A 66-year-old Japanese tourist died, and his travel companion injured, after falling down stairs while attempting to take a selfie at the Taj Mahal in India. The man’s death raised the selfie-related death toll to 12 at the time; in comparison, there had been eight deaths caused by shark attacks. It sounds like a joke, but unfortunately it isn’t: The deaths are a tragic reminder to travelers that focusing on a phone screen instead of unfamiliar surroundings is not safe. Four of the selfie deaths were caused by falling. The next leading cause of deaths involving selfies was being hit or injured by trains, either because the individual was trying to get a photo with a train or because the photo they wanted involved getting on dangerous equipment.
It is not clear if the number of daredevil selfies is increasing, but more and more tourists are making headlines because of their dangerous attempts at a memorable photo.

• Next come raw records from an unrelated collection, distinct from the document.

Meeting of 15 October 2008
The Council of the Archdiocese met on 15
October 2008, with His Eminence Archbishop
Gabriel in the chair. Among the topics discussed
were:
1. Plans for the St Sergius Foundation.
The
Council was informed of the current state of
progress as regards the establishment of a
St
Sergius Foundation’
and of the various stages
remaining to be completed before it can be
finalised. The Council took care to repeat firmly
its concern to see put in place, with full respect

Parks are having to close because visitors keep trying to take selfies with bears, bull runs, and other dangerous animals. What is worse, the challenge posed by these kinds of selfie taking is complicated by the fact that no one knows how far some people will go for a great selfie. And it is a serious issue because selfie accidents have claimed over 127 lives in the past three years – according to studies. As a reaction, some tourist sites now have “no selfie” zones. But should this be enforced?

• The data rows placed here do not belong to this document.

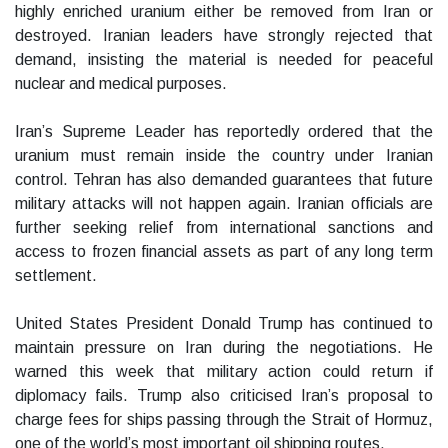
highly enriched uranium either be removed from Iran or
destroyed. Iranian leaders have strongly rejected that
demand, insisting the material is needed for peaceful
nuclear and medical purposes.
Iran’s Supreme Leader has reportedly ordered that the
uranium must remain inside the country under Iranian
control. Tehran has also demanded guarantees that future
military attacks will not happen again. Iranian officials are
further seeking relief from international sanctions and
access to frozen financial assets as part of any long term
settlement.
United States President Donald Trump has continued to
maintain pressure on Iran during the negotiations. He
warned this week that military action could return if
diplomacy fails. Trump also criticised Iran’s proposal to
charge fees for ships passing through the Strait of Hormuz,
one of the world’s most important oil shipping routes.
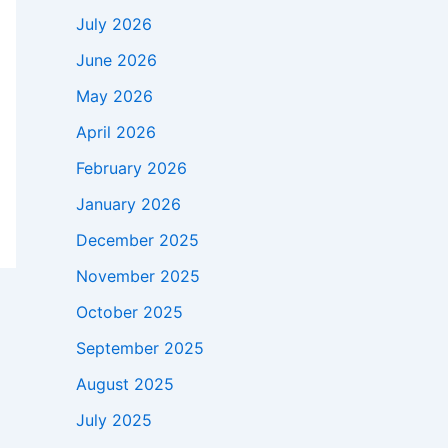
July 2026
June 2026
May 2026
April 2026
February 2026
January 2026
December 2025
November 2025
October 2025
September 2025
August 2025
July 2025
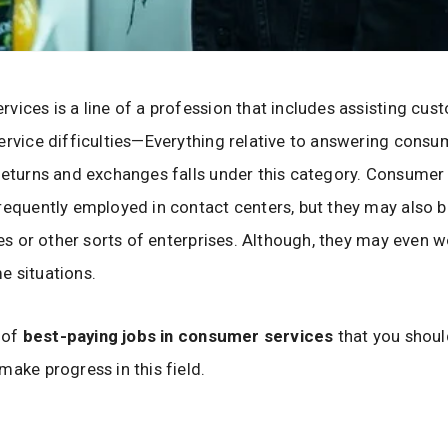
vices is a line of a profession that includes assisting cus
ervice difficulties—Everything relative to answering consu
returns and exchanges falls under this category. Consumer
requently employed in contact centers, but they may also
ores or other sorts of enterprises. Although, they may even 
 situations.
t of
best-paying jobs in consumer services
that you should
make progress in this field.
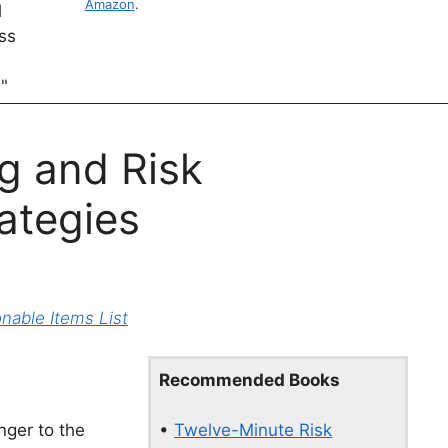
Amazon
.
g and Risk
ategies
able Items List
Recommended Books
•
Twelve-Minute Risk
nger to the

The risk of accidents is one part of the possible outcomes of wrong use of holidays. The other part has to do with being bodily present, and mentally absent. Where holidays used to be occasions to bond with family members, friends, or colleagues – chronicling images being an afterthought, the reverse has become the case today. Holidays are now for the evidence; people feel compelled to offer indisputable evidence that they made the trip, that they carried out the program, that they had fun, or, they create the illusion that they had fun. And wherever reality falls short (regarding how they want to tell the stories), there are photo editing apps to turn to, and these effectively alter reality.
The motives behind this trend is not new to anybody, but the question can at least be asked: Where should one draw the line between sanity and extreme, if everybody is compelled to tell their holiday stories with picture evidences? “Killfies” is the term used for these selfies that turn fatal; it is a new development. Something older, and perhaps more worrying, is the passivity with which people holiday these days.
As moderation is pursued, and the more silent issues raised by this piece pondered, here is hoping that before clicking “share,” there’s a moment to enjoy the view and a sip of instant coffee. Without getting elbowed. Or poked with a selfie stick. Or tagging that photo #Instabruise. Or, worse still, #Killfie.